至少我可以向您展示一种更好的方法来过滤缺失以及如何避免过多的重复代码。
为了过滤掉缺失的内容,我们可以使用
complete.cases()
。
## define key vars
key_vars <- c("easyAvoid", "easyComply", "trustGVT", "norm", "sex", "age",
"head", "ownership", "bookAcct", "married", "secondary",
"P217_OCCUPATION", "log_hhsizeTot", "log_GROSS_VALUE",
"log_REVENUFROMSALE")
complete.cases(dat[key_vars])
现在给出一个布尔向量,允许对行进行子集化。
dat <- dat[complete.cases(dat[key_vars]), ] ## subset rows for complete cases in key_vars
## make factor
dat <- transform(dat, P217_OCCUPATION=as.factor(P217_OCCUPATION))
由于除了模型公式之外,对
list::ictreg()
的调用是相同的,因此我们可以 list()
这些,
## put formulae in named list
frml <- list(
## ...
noboundary0=y ~ easyAvoid + easyComply + trustGVT + norm + sex + age +
head + ownership + bookAcct + married + secondary + P217_OCCUPATION +
log_hhsizeTot + log_GROSS_VALUE + log_REVENUFROMSALE,
## Enforcement + Trust
noboundary1=y ~ easyAvoid + trustGVT,
## Enforcement + Facilitation + Trust
noboundary2=y ~ easyAvoid + easyComply + trustGVT,
## Enforcement + Trust + Social norm
noboundary3=y ~ easyAvoid + trustGVT + norm,
## Enforcement + Facilitation + Trust + Social norm
noboundary4=y ~ easyAvoid + easyComply + trustGVT + norm,
## ...
noboundary5=y ~ ~ easyAvoid + easyComply + trustGVT + sex + age + head +
ownership + bookAcct + married + secondary + P217_OCCUPATION +
log_hhsizeTot + log_GROSS_VALUE + log_REVENUFROMSALE,
## ...
noboundary6=y ~ easyAvoid + trustGVT + norm + sex + age + head + ownership +
bookAcct + married + secondary + P217_OCCUPATION + log_hhsizeTot +
log_GROSS_VALUE + log_REVENUFROMSALE,
## ...
noboundary7=y ~ easyAvoid + easyComply + trustGVT + norm + sex + age + head +
ownership + bookAcct + married + secondary + P217_OCCUPATION +
log_hhsizeTot + log_GROSS_VALUE + log_REVENUFROMSALE
)
和
lapply()
在上面。

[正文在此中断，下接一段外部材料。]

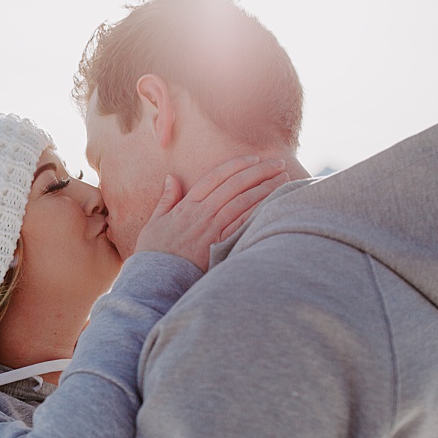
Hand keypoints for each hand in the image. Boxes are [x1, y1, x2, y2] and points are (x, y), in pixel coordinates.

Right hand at [137, 155, 290, 270]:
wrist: (156, 278)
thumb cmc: (154, 251)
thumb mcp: (155, 221)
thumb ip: (166, 198)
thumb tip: (171, 178)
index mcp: (187, 205)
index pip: (215, 177)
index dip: (236, 165)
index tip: (253, 158)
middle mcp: (201, 214)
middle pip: (235, 185)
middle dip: (259, 171)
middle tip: (278, 164)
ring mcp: (212, 229)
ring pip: (243, 202)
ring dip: (265, 188)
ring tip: (283, 180)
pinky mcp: (219, 246)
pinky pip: (243, 225)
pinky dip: (259, 212)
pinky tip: (273, 204)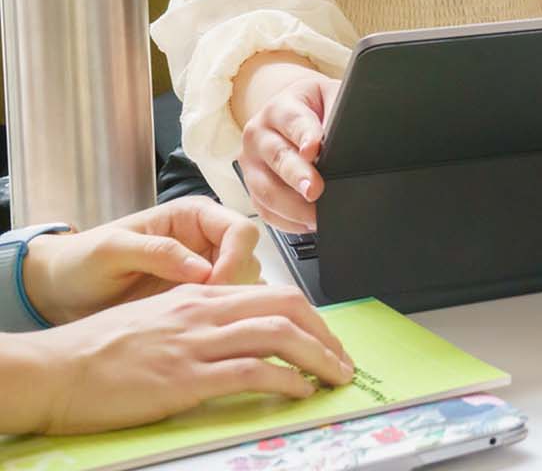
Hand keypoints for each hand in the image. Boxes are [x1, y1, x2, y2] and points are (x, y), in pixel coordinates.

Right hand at [5, 285, 352, 435]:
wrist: (53, 370)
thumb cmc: (97, 351)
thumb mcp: (157, 319)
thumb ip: (198, 321)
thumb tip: (236, 335)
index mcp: (199, 296)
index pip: (274, 294)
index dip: (311, 317)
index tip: (327, 340)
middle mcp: (203, 312)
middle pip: (288, 307)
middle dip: (326, 334)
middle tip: (344, 360)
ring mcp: (194, 344)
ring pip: (278, 336)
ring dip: (319, 357)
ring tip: (336, 377)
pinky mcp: (183, 378)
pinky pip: (250, 372)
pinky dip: (286, 381)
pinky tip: (300, 392)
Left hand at [19, 197, 262, 324]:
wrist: (60, 292)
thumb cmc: (80, 262)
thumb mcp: (111, 250)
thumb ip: (157, 252)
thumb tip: (202, 269)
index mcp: (193, 217)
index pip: (241, 230)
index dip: (235, 258)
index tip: (212, 287)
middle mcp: (207, 241)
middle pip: (250, 258)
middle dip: (235, 284)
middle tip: (207, 310)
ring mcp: (205, 270)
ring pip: (246, 284)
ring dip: (232, 303)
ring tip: (200, 322)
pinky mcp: (198, 299)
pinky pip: (228, 306)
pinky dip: (223, 318)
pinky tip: (199, 331)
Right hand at [239, 69, 339, 231]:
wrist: (293, 111)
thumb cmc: (316, 107)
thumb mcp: (331, 97)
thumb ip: (339, 111)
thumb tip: (350, 137)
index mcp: (280, 108)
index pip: (293, 121)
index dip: (304, 135)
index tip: (314, 149)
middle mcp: (259, 135)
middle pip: (277, 157)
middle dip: (297, 176)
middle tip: (315, 190)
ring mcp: (252, 163)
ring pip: (266, 189)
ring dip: (292, 207)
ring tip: (317, 216)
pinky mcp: (253, 186)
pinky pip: (264, 209)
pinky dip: (285, 220)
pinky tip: (307, 224)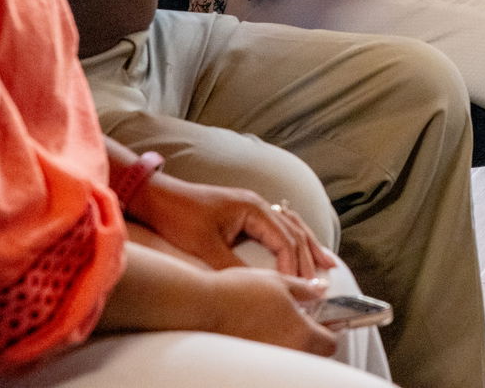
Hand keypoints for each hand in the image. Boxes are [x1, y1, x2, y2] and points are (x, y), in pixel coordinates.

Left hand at [130, 173, 334, 278]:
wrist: (158, 197)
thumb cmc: (179, 216)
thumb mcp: (206, 247)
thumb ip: (232, 267)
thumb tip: (257, 288)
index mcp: (254, 208)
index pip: (285, 239)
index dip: (294, 266)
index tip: (298, 288)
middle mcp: (258, 205)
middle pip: (294, 232)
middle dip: (309, 258)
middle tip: (321, 283)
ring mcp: (252, 208)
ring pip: (290, 227)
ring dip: (308, 246)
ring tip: (327, 263)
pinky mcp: (244, 214)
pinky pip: (277, 227)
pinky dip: (291, 239)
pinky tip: (297, 248)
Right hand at [204, 267, 337, 355]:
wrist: (203, 306)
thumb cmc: (238, 292)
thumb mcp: (278, 281)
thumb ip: (304, 289)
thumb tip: (320, 290)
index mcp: (301, 333)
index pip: (330, 343)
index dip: (331, 331)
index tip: (326, 322)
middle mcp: (288, 352)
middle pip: (313, 354)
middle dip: (312, 339)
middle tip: (301, 321)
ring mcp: (269, 360)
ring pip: (291, 356)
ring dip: (290, 343)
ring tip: (275, 323)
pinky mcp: (250, 362)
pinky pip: (271, 358)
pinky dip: (271, 347)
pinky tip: (259, 330)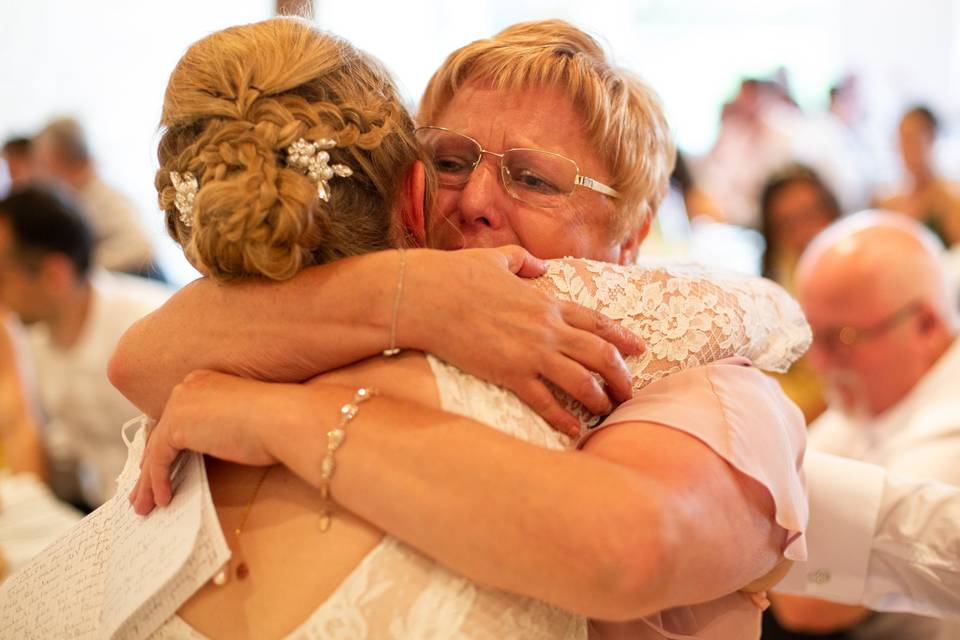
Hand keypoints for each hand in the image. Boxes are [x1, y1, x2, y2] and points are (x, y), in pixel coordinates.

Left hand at [129, 370, 284, 514]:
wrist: (283, 418)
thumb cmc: (277, 421)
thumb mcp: (244, 421)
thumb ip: (221, 428)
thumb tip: (213, 447)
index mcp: (205, 381)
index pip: (177, 418)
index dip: (165, 445)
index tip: (157, 467)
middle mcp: (189, 387)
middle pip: (161, 433)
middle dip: (150, 465)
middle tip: (142, 490)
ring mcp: (180, 404)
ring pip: (156, 449)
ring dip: (148, 481)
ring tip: (144, 506)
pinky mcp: (177, 425)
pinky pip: (158, 459)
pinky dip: (157, 481)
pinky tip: (163, 499)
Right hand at [401, 246, 644, 435]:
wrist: (428, 297)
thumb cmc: (457, 275)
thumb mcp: (495, 259)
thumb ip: (522, 261)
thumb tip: (537, 265)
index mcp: (546, 301)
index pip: (596, 321)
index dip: (621, 337)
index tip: (640, 348)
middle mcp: (547, 328)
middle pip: (600, 355)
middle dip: (621, 376)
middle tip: (630, 392)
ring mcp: (531, 353)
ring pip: (581, 381)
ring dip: (599, 398)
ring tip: (606, 411)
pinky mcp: (510, 374)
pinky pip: (544, 401)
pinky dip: (561, 418)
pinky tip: (572, 430)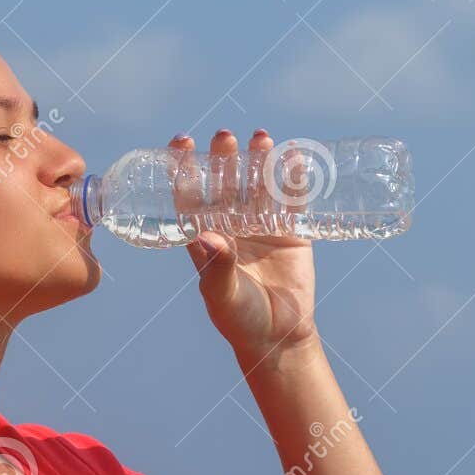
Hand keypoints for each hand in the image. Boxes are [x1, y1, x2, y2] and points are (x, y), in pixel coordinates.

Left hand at [171, 128, 320, 368]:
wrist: (279, 338)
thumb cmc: (239, 319)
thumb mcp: (221, 295)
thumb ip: (216, 266)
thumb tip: (208, 236)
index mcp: (205, 237)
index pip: (190, 195)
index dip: (185, 168)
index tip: (182, 143)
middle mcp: (231, 226)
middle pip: (225, 183)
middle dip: (224, 158)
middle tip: (224, 137)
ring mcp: (261, 226)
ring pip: (258, 185)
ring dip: (258, 160)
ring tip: (261, 137)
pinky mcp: (291, 232)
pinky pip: (292, 200)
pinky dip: (293, 178)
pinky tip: (293, 156)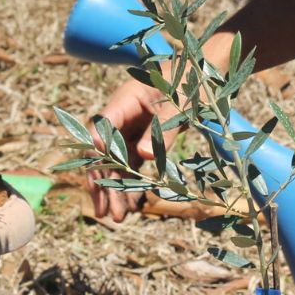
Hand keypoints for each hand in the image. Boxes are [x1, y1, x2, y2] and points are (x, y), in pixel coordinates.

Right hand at [86, 78, 180, 221]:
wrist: (199, 77)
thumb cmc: (189, 85)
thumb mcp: (180, 104)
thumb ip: (163, 128)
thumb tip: (143, 155)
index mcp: (125, 101)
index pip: (102, 126)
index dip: (96, 151)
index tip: (95, 177)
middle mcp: (121, 117)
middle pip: (104, 153)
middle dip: (103, 184)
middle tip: (105, 213)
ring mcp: (129, 130)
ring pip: (116, 164)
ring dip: (115, 190)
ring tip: (119, 217)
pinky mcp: (141, 141)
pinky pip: (131, 166)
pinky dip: (131, 184)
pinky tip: (132, 205)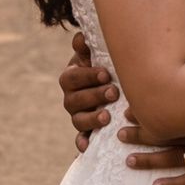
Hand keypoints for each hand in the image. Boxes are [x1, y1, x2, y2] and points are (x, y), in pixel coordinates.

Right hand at [59, 30, 118, 151]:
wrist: (113, 83)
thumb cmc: (105, 64)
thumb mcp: (97, 53)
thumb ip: (88, 45)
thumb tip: (82, 37)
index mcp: (71, 76)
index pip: (72, 77)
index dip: (87, 76)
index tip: (106, 74)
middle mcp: (71, 97)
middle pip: (75, 100)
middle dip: (94, 96)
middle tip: (113, 92)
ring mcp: (77, 115)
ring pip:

对于 ictreg
在迭代中失败的情况(这将停止循环),我们可以使用 NA
提供 tryCatch
作为替代品。
## run regressions
library(list)
fits <- lapply(frml, \(x) {
tryCatch(ictreg(x, treat="treat", J=4, data=dat, method="lm",
overdispersed=FALSE),
error=\(e) NA)
})
fits
现在是包含回归结果的列表,
names(fits)
# [1] "noboundary0" "noboundary1" "noboundary2" "noboundary3" "noboundary4"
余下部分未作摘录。